CBK holds key lending rate at 8.50 pct
05 March 2014, 10:35
Nairobi - The Central Bank of Kenya (CBK) held its benchmark lending rate at 8.50 percent for the fifth policy meeting in a row, its Monetary Policy Committee (MPC) said on Tuesday.
East Africa's biggest economy has enjoyed a relatively stable exchange rate since 2012, after it raised lending rates to combat high inflation and market volatility.
An improving economic growth outlook and a lack of significant foreign investor participation in the local bond market has helped Kenya withstand recent volatility seen in other emerging markets.
Inflation, which slowed to 6.86 percent in the year to February from 7.21 percent in January, was within the upper band of the medium target of 5 percent, plus or minus 2.5 percentage points, the central bank said.

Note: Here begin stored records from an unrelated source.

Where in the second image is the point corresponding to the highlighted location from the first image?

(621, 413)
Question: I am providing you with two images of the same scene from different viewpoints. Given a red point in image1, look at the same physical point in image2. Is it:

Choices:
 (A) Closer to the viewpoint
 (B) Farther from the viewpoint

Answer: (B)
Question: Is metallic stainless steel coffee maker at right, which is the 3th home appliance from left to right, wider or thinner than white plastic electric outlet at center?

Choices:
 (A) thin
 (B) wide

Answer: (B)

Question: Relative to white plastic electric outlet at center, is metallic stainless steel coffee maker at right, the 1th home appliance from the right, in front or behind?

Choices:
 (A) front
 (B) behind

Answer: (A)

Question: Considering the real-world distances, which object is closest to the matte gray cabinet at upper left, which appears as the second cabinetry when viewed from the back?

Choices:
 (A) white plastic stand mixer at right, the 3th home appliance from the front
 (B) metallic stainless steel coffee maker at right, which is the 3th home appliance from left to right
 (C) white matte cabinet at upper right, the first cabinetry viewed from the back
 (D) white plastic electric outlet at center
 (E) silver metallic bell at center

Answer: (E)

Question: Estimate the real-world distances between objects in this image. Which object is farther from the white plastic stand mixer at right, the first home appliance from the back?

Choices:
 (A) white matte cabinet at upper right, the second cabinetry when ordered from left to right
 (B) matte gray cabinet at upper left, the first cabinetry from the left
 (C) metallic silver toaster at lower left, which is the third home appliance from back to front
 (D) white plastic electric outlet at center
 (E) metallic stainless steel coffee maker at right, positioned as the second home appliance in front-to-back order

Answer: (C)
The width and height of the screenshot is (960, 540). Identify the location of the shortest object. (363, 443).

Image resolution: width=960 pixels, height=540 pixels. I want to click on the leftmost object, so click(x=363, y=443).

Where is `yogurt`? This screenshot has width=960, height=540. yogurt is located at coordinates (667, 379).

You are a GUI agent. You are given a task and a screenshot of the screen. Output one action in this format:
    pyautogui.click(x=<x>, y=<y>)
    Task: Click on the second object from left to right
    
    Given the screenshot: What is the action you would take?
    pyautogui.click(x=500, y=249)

"The Committee concluded that the monetary policy measures had continued to deliver the desired price stability," the MPC said in a statement after the policy meeting.
It said credit to the private sector grew by 20.47 percent in January, compared with growth of 20.08 percent in the previous month, in line with the government target, meaning the growth was not feeding inflation.
Kenya's economy is likely to expand 5.8 percent in 2014 after below-target growth of 5.1 percent last year, the Ministry of Finance has forecast.